9.20.2010

Jumping Into Epistemic Rhetoric

I've now taught Barry Brummett's 1979 conference talk "Three Meanings of Epistemic Rhetoric" to 10 sections of undergraduate students—either in professional writing or my introduction to digital literacies course.

I teach the piece for several reasons: it's fairly brief (at about 7 pages); it's incredibly complex; it offers breadth in perspective; it suggests important implications for the study of rhetoric; and it deals with fundamental human problems concerning the relationships among truth, reality, and language.

I realize the piece is difficult for students who are overwhelmingly unfamiliar with the insider discourse that permeates Brummett's argument.

But what continually amazes me is how much students actually get out of the article.
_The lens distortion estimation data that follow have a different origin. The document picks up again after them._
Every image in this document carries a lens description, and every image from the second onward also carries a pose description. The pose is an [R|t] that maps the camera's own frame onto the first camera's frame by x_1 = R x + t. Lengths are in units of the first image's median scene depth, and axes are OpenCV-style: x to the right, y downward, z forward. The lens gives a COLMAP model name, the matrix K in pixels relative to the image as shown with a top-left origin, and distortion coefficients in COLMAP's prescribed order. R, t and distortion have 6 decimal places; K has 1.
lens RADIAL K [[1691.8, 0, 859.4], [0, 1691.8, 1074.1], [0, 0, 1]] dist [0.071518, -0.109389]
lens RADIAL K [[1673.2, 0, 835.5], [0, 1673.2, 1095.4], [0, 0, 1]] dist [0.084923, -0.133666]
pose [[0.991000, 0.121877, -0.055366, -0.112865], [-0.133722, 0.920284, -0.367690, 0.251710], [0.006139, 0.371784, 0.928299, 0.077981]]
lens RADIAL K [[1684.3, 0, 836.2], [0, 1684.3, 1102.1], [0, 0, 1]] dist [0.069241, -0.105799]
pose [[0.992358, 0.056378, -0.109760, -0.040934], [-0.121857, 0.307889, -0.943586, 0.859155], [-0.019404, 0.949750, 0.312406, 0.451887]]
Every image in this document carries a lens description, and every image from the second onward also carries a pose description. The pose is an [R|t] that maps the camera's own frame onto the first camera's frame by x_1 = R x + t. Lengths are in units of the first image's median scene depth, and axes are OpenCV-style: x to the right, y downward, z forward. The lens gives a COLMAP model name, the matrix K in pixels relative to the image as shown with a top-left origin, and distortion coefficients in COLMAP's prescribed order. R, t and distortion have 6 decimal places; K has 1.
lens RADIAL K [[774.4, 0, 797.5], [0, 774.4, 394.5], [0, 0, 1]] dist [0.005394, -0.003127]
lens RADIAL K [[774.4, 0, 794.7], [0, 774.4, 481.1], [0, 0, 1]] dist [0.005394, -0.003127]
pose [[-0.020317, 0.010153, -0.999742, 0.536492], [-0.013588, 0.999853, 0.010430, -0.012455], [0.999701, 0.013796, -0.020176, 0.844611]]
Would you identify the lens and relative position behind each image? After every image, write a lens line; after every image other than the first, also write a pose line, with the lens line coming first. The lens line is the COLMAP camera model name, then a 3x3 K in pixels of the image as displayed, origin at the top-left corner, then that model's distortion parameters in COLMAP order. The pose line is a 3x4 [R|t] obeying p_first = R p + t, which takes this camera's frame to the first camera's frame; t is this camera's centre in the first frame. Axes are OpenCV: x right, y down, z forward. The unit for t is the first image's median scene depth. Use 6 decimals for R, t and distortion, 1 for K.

Literally every time I've taught it, regardless of the institution or course, I've been shocked by how many students "get it."

My dissertation director, Helen Foster, once suggested to me that undergraduate students were often able to deal with the really big problems in rhetoric better than graduate students—that they might perhaps be more willing to weigh contradictory ideas simultaneously. Though it's anecdotal, I've found that, despite the difficulties of the article, my undergraduate students consistently display a willingness to explore what it means to be, how we come to know, and how language plays a significant role in both.

One of the key components of Brummett's article is his discussion of the implications for rhetoric associated with each of the three meanings he details. So, for example, if we subscribe the methodological perspective that he lays out, our notions of a posteriori knowledge are seriously limited, and rhetoric's role in the shaping of truth and knowledge is virtually nil. In this view, rhetoric is simply a means of communicating an a priori reality and has no significant role in shaping that reality. It's a conduit, a dumb pipe.

But the implications of studying rhetoric and literacy change drastically when we consider the other two meanings he details. And once students begin to thoughtfully consider how human knowledge gets made and communicated, and what rhetoric's role is in doing so, the importance of studying rhetoric—regardless of one's discipline or professional domain—becomes not just significant, but crucial.

I typically provide a little bit of background before they jump in to the article, letting students know that he's not arguing for all three perspectives, that he's doing some lit review in each instance, and that he's using a very specific disciplinary discourse. By the time they encounter it, they've also had a basic primer on terms like epistemology, ontology, rhetoric, and discourse.

But other than that, I don't provide much detail. I encourage them to simply dive in and work hard to make sense of the ideas.

It's continually amazing to see what they generate.